There is increasing use of HR-OCT for the diagnosis and monitoring of clinical and subclinical OSSN lesions. Topical pharmacotherapy agents, including interferon α−2b, 5-fluorouracil, and mitomycin C, have demonstrable efficacy in the treatment of OSSN and their use may be dictated based upon tumor factors, patient factors, cost, and side effect profile. Both surgical excision and adjunctive topical medications have excellent success, with the favored treatment method trending towards topical pharmacotherapy as primary therapy.

Introduction

Ocular surface squamous neoplasia (OSSN) is a term that encompasses the spectrum of conjunctival epithelial malignancies from mild, moderate, and severe conjunctival epithelial dysplasia, carcinoma in situ, to invasive squamous cell carcinoma (SCC) [1]. It most frequently occurs at the corneoscleral limbus and exposed areas of bulbar conjunctiva [2]. The incidence of OSSN has been reported to range from 0.13 to 1.9 per 100,000 persons, with higher incidence in equatorial regions and in older white males [3, 4]. In the past, surgical excision has been the most widely accepted treatment modality but recently there has been a transition to topical treatment with chemotherapy and immunomodulatory agents. The aim of this review is to report on the most recent trends in the detection and management of OSSN.

Methods

A search of the MEDLINE database was performed using the keywords “ocular surface squamous neoplasia”, “conjunctival carcinoma in situ”, “squamous conjunctival carcinoma”, and “conjunctival intraepithelial neoplasia”. All reports published in English up to May 2020 were included. This article is based on previously conducted studies.

• To do:
1. According to the review excerpt, where on the eye does OSSN most frequently occur?
2. Reproduce the review excerpt word for word from "Ocular surface squamous neoplasia (OSSN)" to "management of OSSN.".
The data has no connection to the review excerpt.

Stored items from a collection:
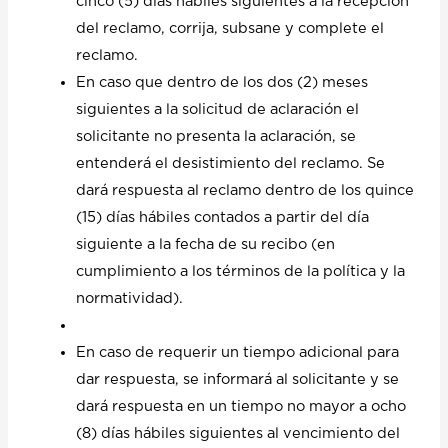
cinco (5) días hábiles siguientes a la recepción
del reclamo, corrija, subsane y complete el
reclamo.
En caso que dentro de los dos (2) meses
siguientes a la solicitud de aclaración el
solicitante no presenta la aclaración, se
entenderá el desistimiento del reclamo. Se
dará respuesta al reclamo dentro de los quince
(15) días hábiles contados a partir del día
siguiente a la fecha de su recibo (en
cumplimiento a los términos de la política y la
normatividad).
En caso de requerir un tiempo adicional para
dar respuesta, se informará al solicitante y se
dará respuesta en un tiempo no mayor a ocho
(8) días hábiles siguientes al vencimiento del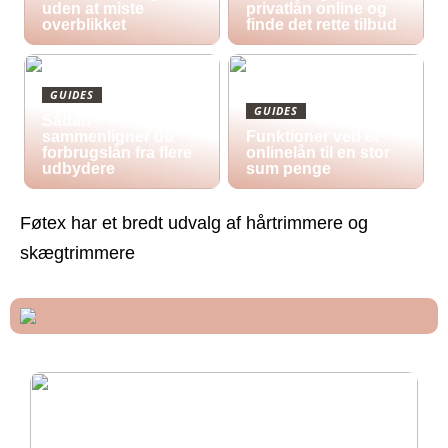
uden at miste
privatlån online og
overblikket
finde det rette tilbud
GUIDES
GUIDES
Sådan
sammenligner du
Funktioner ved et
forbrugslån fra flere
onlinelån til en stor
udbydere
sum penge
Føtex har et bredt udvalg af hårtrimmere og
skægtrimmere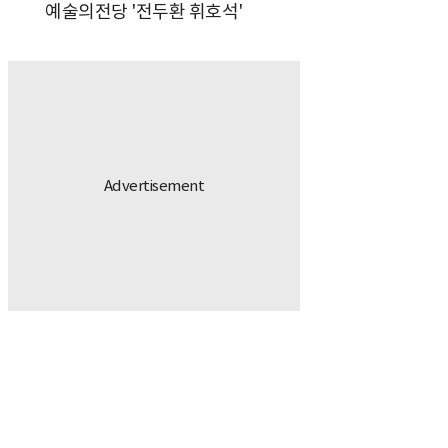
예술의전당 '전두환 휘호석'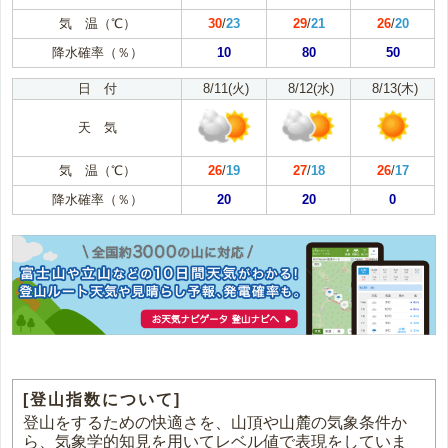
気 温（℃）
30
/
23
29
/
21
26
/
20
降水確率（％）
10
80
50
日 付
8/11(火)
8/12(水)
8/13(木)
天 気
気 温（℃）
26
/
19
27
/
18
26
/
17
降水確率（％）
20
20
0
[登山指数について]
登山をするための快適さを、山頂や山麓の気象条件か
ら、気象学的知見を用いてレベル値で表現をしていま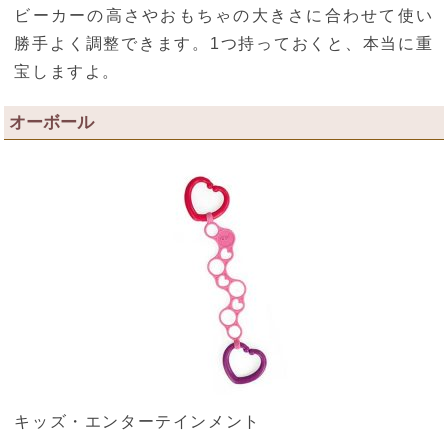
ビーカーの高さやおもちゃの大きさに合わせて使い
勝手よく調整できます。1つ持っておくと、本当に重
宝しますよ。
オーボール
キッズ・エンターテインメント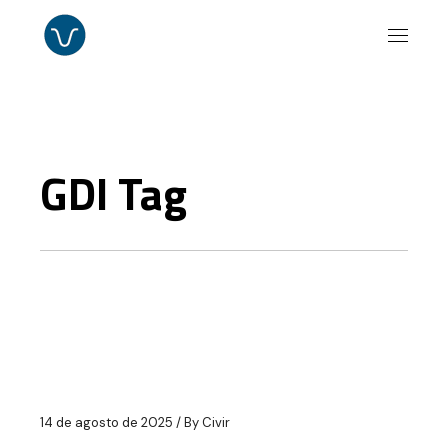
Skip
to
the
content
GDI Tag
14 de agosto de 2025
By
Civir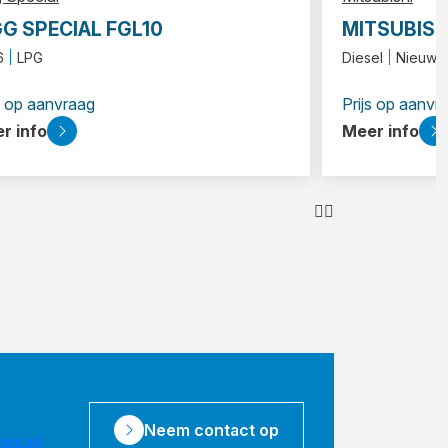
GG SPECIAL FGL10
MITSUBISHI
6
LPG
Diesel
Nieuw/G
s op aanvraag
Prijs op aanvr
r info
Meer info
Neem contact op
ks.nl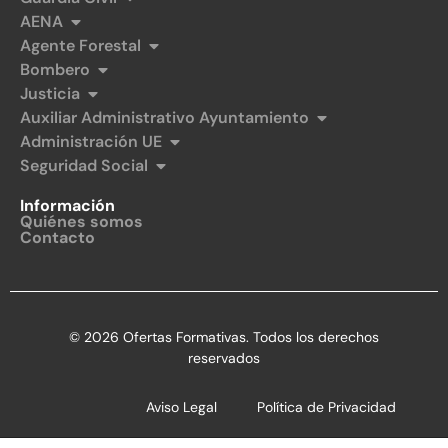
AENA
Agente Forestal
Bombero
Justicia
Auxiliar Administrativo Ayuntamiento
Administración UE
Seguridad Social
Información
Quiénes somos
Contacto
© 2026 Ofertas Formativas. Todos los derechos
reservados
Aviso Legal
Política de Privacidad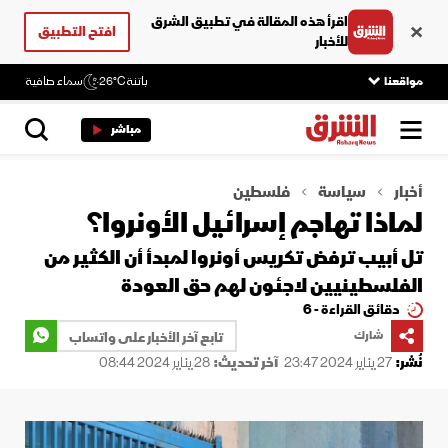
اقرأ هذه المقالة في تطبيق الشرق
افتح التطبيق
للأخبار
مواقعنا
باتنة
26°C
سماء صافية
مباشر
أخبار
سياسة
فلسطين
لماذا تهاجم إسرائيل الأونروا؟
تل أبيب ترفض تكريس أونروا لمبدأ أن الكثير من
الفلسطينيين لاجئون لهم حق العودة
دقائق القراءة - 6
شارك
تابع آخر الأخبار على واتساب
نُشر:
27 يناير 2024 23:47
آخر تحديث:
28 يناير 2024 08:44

==

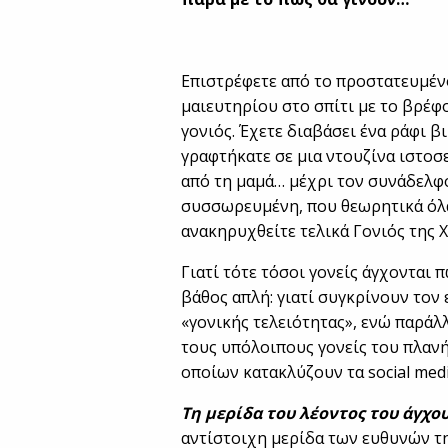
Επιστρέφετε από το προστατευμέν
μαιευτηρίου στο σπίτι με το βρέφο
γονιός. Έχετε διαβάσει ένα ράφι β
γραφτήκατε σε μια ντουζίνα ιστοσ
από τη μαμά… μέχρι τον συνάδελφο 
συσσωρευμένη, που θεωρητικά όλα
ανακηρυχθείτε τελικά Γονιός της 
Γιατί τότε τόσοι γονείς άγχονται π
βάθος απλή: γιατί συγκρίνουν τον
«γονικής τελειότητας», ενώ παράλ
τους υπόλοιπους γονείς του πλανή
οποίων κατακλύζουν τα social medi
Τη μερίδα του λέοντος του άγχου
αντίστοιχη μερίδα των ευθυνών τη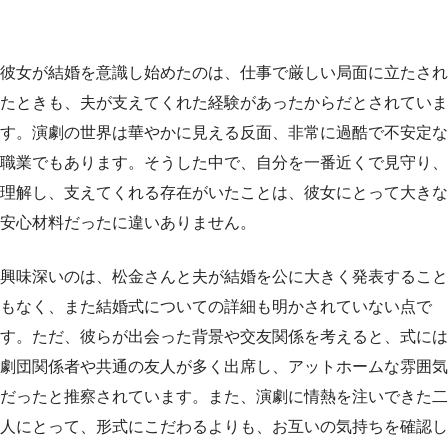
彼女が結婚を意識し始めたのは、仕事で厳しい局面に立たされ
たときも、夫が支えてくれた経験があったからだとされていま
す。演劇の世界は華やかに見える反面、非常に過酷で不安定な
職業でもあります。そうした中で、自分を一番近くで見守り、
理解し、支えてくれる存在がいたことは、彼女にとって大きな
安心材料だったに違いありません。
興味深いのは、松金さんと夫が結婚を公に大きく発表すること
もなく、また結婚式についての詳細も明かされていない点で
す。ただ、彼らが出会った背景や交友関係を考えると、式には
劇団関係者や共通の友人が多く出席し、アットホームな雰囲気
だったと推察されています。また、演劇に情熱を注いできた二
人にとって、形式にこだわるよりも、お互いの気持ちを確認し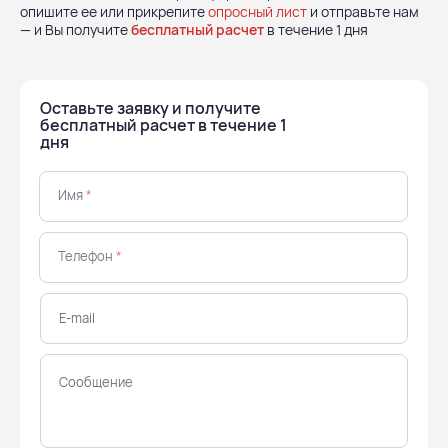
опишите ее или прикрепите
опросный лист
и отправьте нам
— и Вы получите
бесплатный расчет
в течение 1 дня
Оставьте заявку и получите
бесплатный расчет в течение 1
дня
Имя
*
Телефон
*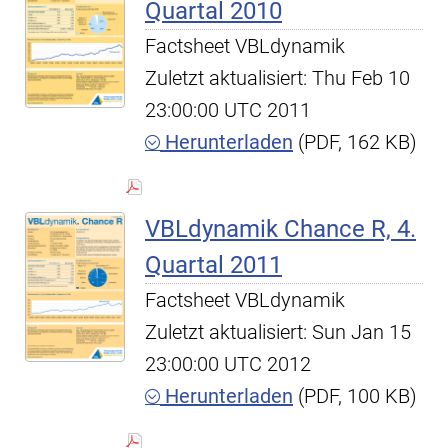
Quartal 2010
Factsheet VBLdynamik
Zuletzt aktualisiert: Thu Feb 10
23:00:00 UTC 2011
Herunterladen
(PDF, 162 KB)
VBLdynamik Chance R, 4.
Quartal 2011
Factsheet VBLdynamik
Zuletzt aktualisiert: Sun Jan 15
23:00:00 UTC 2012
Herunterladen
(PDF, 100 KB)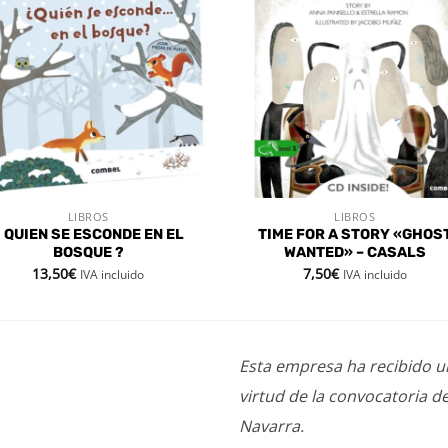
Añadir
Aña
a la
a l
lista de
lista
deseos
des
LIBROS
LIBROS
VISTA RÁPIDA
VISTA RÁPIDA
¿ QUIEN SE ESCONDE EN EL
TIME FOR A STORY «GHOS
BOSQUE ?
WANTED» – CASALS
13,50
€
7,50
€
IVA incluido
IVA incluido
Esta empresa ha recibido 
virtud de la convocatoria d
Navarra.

• Solution list:
1. At the corneoscleral limbus and exposed areas of bulbar conjunctiva.

2.
Ocular surface squamous neoplasia (OSSN) is a term that encompasses the spectrum of conjunctival epithelial malignancies from mild, moderate, and severe conjunctival epithelial dysplasia, carcinoma in situ, to invasive squamous cell carcinoma (SCC) [1]. It most frequently occurs at the corneoscleral limbus and exposed areas of bulbar conjunctiva [2]. The incidence of OSSN has been reported to range from 0.13 to 1.9 per 100,000 persons, with higher incidence in equatorial regions and in older white males [3, 4]. In the past, surgical excision has been the most widely accepted treatment modality but recently there has been a transition to topical treatment with chemotherapy and immunomodulatory agents. The aim of this review is to report on the most recent trends in the detection and management of OSSN.